◆ Required actions
A. In the passage on Swiss labor, rewrite the part from "In the wake" to "nationals as well.", changing "job openings" to "vacancies".
B. Which groups does the passage on Swiss labor say the government's measures aimed to bring into the labor market? Name every one.
C. According to the passage on Swiss labor, how many collective agreements were in force in Switzerland in March 2018?

◆ Selected passage
In the wake of a 2014 referendum to impose limits on immigration, the government introduced a series of measures aimed at bringing traditionally underemployed groups into the labor market – women, older job seekers, refugees, and temporarily accepted asylum seekers. In 2018 the Federal Council implemented a parliamentary decision that companies in sectors with more than 5 percent unemployment provide information on job openings to government-run employment centers, which make the openings available to cross-border commuters and EU nationals as well.
Trade union density – the percentage of the workforce represented by trade unions – is on the decline in Switzerland, according to OECD data. From over 20 percent in 2000, trade union density had fallen to 14.4 percent by 2018, according to the OECD (latest data available). Labor-management relations are generally constructive, with a general willingness on both sides to settle disputes by negotiation rather than labor action. According to the Federal Office of Statistics, some 581 collective agreements were in force in Switzerland in March 2018 (latest data available). Of these, approximately 64 percent concern the services sector, 34 percent the manufacturing sector, and one percent the agricultural sector; these are usually renewed without major difficulties. Trade unions continue to promote a wider coverage of collective agreements for the Swiss labor force. Although the number of workdays lost to strikes in Switzerland is among the lowest in the OECD, Swiss trade unions have encouraged workers to strike on several occasions in recent years. A general prohibition on strikes by Swiss public servants was repealed in 2000, although restrictions remain in place in a few cantons. The Federal Council may now only restrict or prohibit the right to strike where it affects the security of the state, external relations, or the supply of vital goods to the country.

[Stored data]

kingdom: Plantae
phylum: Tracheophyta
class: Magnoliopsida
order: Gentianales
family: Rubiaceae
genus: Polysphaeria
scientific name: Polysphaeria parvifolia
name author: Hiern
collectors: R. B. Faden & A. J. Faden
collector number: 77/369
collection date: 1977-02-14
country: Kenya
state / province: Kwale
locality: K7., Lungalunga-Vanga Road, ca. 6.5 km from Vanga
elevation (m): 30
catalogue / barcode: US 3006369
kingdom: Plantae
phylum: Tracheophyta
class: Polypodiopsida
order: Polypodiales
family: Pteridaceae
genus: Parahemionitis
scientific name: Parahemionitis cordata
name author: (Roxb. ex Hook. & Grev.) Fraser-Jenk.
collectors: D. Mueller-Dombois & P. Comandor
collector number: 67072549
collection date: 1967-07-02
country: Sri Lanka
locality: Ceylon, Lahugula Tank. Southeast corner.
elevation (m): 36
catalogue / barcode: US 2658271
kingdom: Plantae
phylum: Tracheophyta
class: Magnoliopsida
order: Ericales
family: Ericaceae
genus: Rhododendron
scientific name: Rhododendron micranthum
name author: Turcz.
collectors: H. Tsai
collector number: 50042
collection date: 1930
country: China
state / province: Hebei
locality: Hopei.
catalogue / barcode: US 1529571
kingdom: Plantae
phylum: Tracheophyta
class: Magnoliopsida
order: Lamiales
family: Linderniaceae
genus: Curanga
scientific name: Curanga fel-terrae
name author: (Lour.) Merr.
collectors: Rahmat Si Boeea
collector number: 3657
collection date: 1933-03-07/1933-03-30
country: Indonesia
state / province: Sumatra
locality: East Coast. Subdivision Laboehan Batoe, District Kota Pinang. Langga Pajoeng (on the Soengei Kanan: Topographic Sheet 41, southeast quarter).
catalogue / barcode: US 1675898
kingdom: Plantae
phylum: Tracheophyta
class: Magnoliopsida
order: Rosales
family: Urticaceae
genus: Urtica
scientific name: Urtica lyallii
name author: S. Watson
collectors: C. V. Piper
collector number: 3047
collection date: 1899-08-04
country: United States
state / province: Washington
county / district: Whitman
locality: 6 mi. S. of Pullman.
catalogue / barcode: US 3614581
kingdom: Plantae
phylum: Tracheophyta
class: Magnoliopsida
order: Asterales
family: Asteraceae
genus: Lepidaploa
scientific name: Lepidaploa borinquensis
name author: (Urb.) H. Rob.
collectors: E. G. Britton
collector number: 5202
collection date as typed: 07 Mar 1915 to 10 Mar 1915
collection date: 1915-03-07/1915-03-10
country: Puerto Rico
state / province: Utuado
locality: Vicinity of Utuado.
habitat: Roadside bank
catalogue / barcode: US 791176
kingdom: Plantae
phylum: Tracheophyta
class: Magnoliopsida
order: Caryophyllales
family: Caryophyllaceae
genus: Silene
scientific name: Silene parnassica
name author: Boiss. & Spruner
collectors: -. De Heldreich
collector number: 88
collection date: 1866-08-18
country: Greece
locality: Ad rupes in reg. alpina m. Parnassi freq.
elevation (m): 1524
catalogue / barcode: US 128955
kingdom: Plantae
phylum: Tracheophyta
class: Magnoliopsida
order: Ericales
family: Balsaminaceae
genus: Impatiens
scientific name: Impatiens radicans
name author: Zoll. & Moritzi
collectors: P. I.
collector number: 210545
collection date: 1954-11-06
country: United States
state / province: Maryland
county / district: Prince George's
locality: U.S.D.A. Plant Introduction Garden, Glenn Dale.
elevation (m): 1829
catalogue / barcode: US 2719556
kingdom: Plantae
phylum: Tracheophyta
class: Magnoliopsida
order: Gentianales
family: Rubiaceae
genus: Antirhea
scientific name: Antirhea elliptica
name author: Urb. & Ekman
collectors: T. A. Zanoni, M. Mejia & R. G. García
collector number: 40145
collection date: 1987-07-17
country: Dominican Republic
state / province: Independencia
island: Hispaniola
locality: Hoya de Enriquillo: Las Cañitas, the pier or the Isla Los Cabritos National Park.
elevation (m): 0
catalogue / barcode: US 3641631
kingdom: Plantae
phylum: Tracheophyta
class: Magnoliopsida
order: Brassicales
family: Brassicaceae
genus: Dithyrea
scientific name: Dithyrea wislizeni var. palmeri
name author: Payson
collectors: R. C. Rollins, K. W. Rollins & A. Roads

◆ Solutions by task
A.
In the wake of a 2014 referendum to impose limits on immigration, the government introduced a series of measures aimed at bringing traditionally underemployed groups into the labor market – women, older job seekers, refugees, and temporarily accepted asylum seekers. In 2018 the Federal Council implemented a parliamentary decision that companies in sectors with more than 5 percent unemployment provide information on vacancies to government-run employment centers, which make the openings available to cross-border commuters and EU nationals as well.

B. Women, older job seekers, refugees, and temporarily accepted asylum seekers.

C. Some 581.